Exercise data: Begin

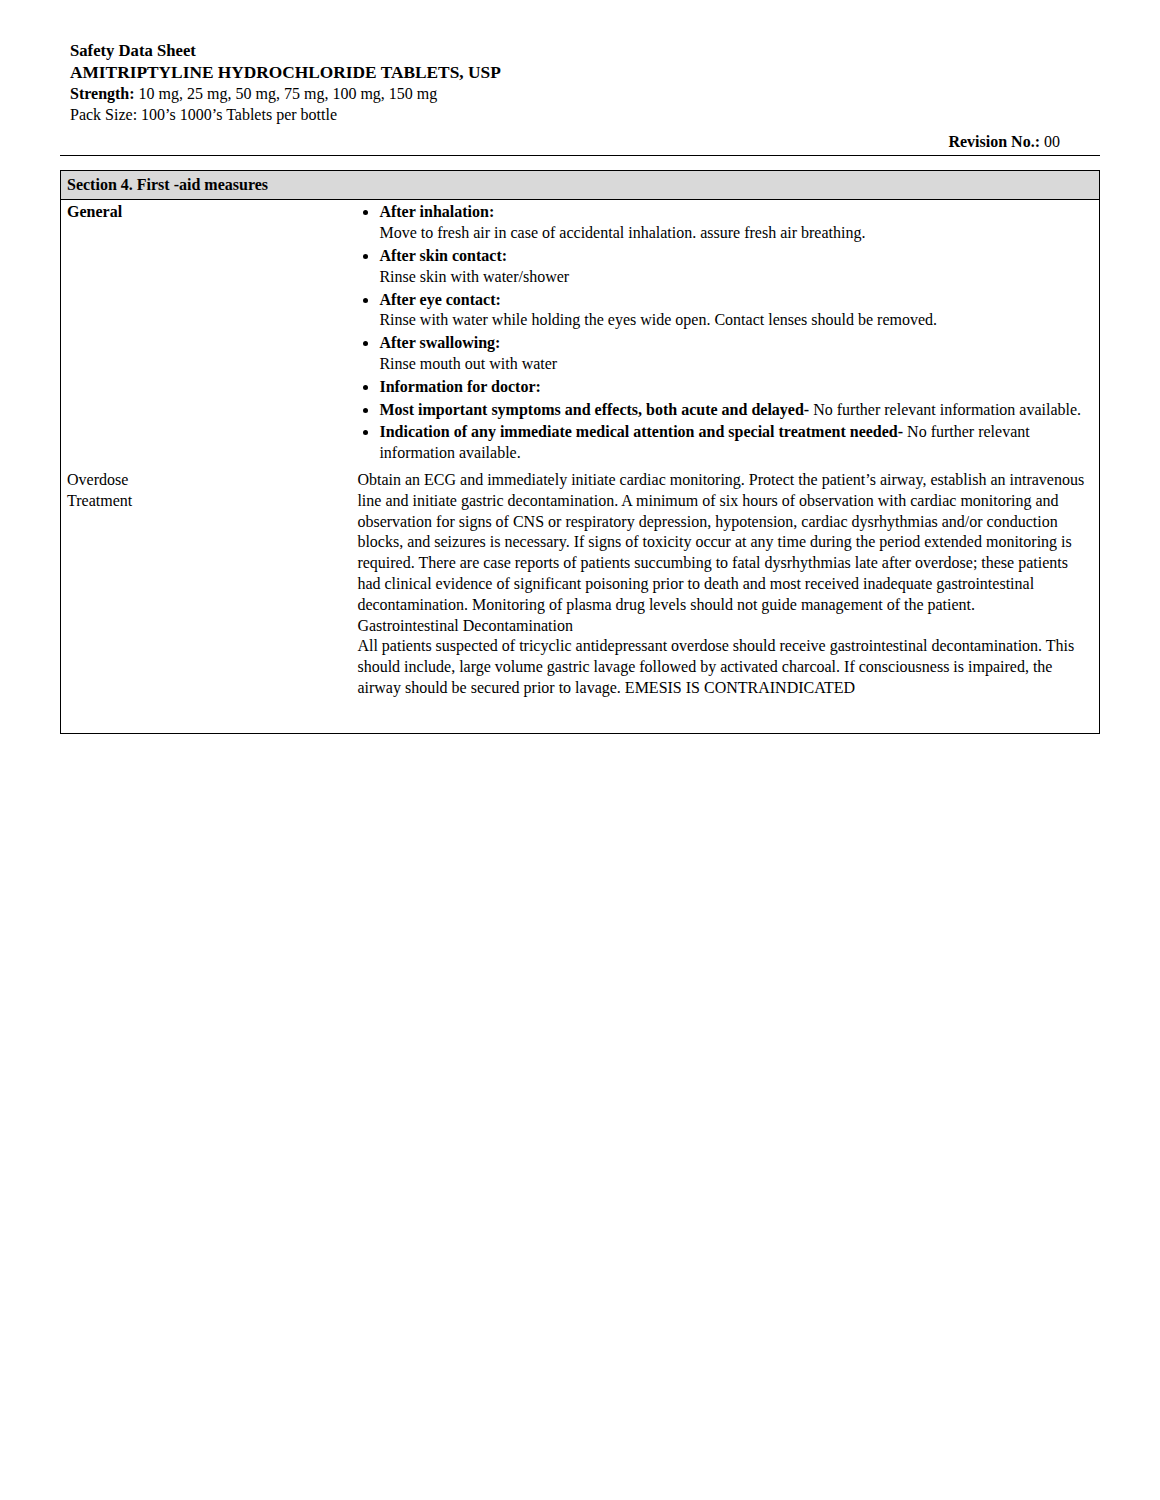Safety Data Sheet
AMITRIPTYLINE HYDROCHLORIDE TABLETS, USP
Strength: 10 mg, 25 mg, 50 mg, 75 mg, 100 mg, 150 mg
Pack Size: 100’s 1000’s Tablets per bottle
Revision No.: 00
| Section 4. First -aid measures |
| General | After inhalation: Move to fresh air in case of accidental inhalation. assure fresh air breathing. After skin contact: Rinse skin with water/shower After eye contact: Rinse with water while holding the eyes wide open. Contact lenses should be removed. After swallowing: Rinse mouth out with water Information for doctor: Most important symptoms and effects, both acute and delayed- No further relevant information available. Indication of any immediate medical attention and special treatment needed- No further relevant information available. |
| Overdose Treatment | Obtain an ECG and immediately initiate cardiac monitoring. Protect the patient’s airway, establish an intravenous line and initiate gastric decontamination. A minimum of six hours of observation with cardiac monitoring and observation for signs of CNS or respiratory depression, hypotension, cardiac dysrhythmias and/or conduction blocks, and seizures is necessary. If signs of toxicity occur at any time during the period extended monitoring is required. There are case reports of patients succumbing to fatal dysrhythmias late after overdose; these patients had clinical evidence of significant poisoning prior to death and most received inadequate gastrointestinal decontamination. Monitoring of plasma drug levels should not guide management of the patient. Gastrointestinal Decontamination All patients suspected of tricyclic antidepressant overdose should receive gastrointestinal decontamination. This should include, large volume gastric lavage followed by activated charcoal. If consciousness is impaired, the airway should be secured prior to lavage. EMESIS IS CONTRAINDICATED |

Exercise data: End

### Task prompt
Where an entry holds an image, drop the image and copy the remaining text exactly.

### Expected output
Safety Data Sheet
AMITRIPTYLINE HYDROCHLORIDE TABLETS, USP
Strength: 10 mg, 25 mg, 50 mg, 75 mg, 100 mg, 150 mg
Pack Size: 100’s 1000’s Tablets per bottle
Revision No.: 00
| Section 4. First -aid measures |
| General | After inhalation: Move to fresh air in case of accidental inhalation. assure fresh air breathing. After skin contact: Rinse skin with water/shower After eye contact: Rinse with water while holding the eyes wide open. Contact lenses should be removed. After swallowing: Rinse mouth out with water Information for doctor: Most important symptoms and effects, both acute and delayed- No further relevant information available. Indication of any immediate medical attention and special treatment needed- No further relevant information available. |
| Overdose Treatment | Obtain an ECG and immediately initiate cardiac monitoring. Protect the patient’s airway, establish an intravenous line and initiate gastric decontamination. A minimum of six hours of observation with cardiac monitoring and observation for signs of CNS or respiratory depression, hypotension, cardiac dysrhythmias and/or conduction blocks, and seizures is necessary. If signs of toxicity occur at any time during the period extended monitoring is required. There are case reports of patients succumbing to fatal dysrhythmias late after overdose; these patients had clinical evidence of significant poisoning prior to death and most received inadequate gastrointestinal decontamination. Monitoring of plasma drug levels should not guide management of the patient. Gastrointestinal Decontamination All patients suspected of tricyclic antidepressant overdose should receive gastrointestinal decontamination. This should include, large volume gastric lavage followed by activated charcoal. If consciousness is impaired, the airway should be secured prior to lavage. EMESIS IS CONTRAINDICATED |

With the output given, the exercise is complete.